Segment Open
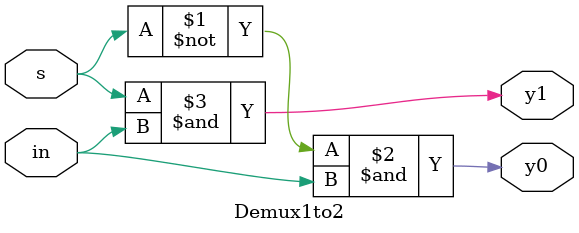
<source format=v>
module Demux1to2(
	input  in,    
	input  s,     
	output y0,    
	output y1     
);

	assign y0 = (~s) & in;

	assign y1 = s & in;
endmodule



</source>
Segment Closed
■ **EXERCISE DESCRIPTION**: Leave the images aside and retype each line of the listing above exactly.

■ **ANSWER TO THE PROBLEM**:
<source format=v>
module Demux1to2(
	input  in,    
	input  s,     
	output y0,    
	output y1     
);

	assign y0 = (~s) & in;

	assign y1 = s & in;
endmodule



</source>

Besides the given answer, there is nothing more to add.